El inmueble, ubicado sobre Manuela Pedraza, había llegado a albergar a más de 100 personas. La Justicia ordenó el desalojo tras años de ocupación y denuncias de vecinos por las condiciones del lugar y hechos de inseguridad.
El Gobierno de la Ciudad de Buenos Aires desalojó un edificio de ocho pisos que permanecía ocupado desde hacía unos 30 años en el barrio porteño de Núñez. El inmueble, ubicado en Manuela Pedraza 1875, entre Grecia y 3 de Febrero, cuenta con 32 departamentos y llevaba décadas sin suministro de luz ni gas.
El operativo se realizó este lunes a partir de una orden judicial y contó con la participación de efectivos de la Policía de la Ciudad y personal de distintos organismos porteños. El edificio se encuentra a una cuadra de la estación Núñez del ferrocarril Mitre y a pocas cuadras de la avenida del Libertador.
Según información difundida por el Gobierno porteño, más de 100 personas llegaron a vivir en el inmueble a lo largo de los años. Los vecinos de la zona habían denunciado reiteradamente la situación y señalado al edificio como un foco de inseguridad.
Un edificio en malas condiciones
La situación del inmueble no se limitaba a la ocupación. En abril pasado, una inspección de la Ciudad había constatado que la estructura se encontraba en pésimas condiciones. Además, las autoridades indicaron que el lugar estaba lleno de basura y chatarra y que había sufrido incendios en su interior.
Tras el desalojo, el edificio fue limpiado y tapiado para impedir nuevas intrusiones. Durante el procedimiento también se utilizaron grúas para retirar muebles y otros elementos que permanecían dentro de la propiedad.

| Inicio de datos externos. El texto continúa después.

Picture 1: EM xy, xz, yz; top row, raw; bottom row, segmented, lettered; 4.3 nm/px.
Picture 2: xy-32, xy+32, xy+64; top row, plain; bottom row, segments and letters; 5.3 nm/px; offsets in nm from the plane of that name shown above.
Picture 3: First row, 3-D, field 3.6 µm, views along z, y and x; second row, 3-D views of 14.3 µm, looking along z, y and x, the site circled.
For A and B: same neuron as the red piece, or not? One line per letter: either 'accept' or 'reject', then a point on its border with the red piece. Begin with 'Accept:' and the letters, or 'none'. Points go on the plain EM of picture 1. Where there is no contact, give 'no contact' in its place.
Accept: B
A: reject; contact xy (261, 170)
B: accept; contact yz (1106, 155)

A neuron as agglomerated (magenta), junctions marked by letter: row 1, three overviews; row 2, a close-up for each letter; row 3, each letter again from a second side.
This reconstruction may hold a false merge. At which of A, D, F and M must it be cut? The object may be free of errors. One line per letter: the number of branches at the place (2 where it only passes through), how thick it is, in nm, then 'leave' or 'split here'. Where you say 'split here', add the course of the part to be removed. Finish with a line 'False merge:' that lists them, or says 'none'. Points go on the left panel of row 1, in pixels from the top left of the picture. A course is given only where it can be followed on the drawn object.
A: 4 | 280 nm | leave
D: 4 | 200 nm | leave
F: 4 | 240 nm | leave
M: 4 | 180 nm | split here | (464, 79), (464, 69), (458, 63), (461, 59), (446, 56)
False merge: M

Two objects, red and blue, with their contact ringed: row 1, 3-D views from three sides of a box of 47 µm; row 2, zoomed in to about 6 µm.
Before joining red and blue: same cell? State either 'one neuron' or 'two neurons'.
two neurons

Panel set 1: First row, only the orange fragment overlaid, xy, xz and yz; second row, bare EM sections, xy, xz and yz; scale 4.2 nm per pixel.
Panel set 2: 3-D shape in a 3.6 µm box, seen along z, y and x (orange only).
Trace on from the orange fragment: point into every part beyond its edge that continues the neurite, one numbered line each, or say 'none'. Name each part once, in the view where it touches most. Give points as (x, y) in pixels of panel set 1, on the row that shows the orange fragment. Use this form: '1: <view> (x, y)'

Los vecinos habían advertido además sobre episodios de violencia e incendios intencionales dentro del inmueble. Según sus testimonios, en algunas ocasiones la situación generó un riesgo importante para quienes vivían allí y para el entorno.
La Ciudad afirma que ya recuperó 937 propiedades
El operativo forma parte de la política de recuperación de inmuebles ocupados que lleva adelante la administración de Jorge Macri. Según cifras difundidas por el Gobierno porteño, desde diciembre de 2023 fueron restituidas a sus propietarios 937 propiedades, cuyo valor conjunto fue estimado oficialmente en unos US$500 millones.
Tras el procedimiento, el jefe de Gobierno porteño defendió la continuidad de los desalojos y sostuvo que las ocupaciones ilegales no afectan solamente a los propietarios de los inmuebles, sino también al entorno.
“Vamos a seguir haciendo estos operativos y a liberar todas las propiedades que fueron usurpadas”, afirmó Macri, quien vinculó las ocupaciones con problemas de seguridad y actividades delictivas.
Desde la administración porteña sostienen que la recuperación de estos inmuebles forma parte de una estrategia más amplia orientada a reforzar la seguridad y recuperar propiedades que permanecían ocupadas desde hace años.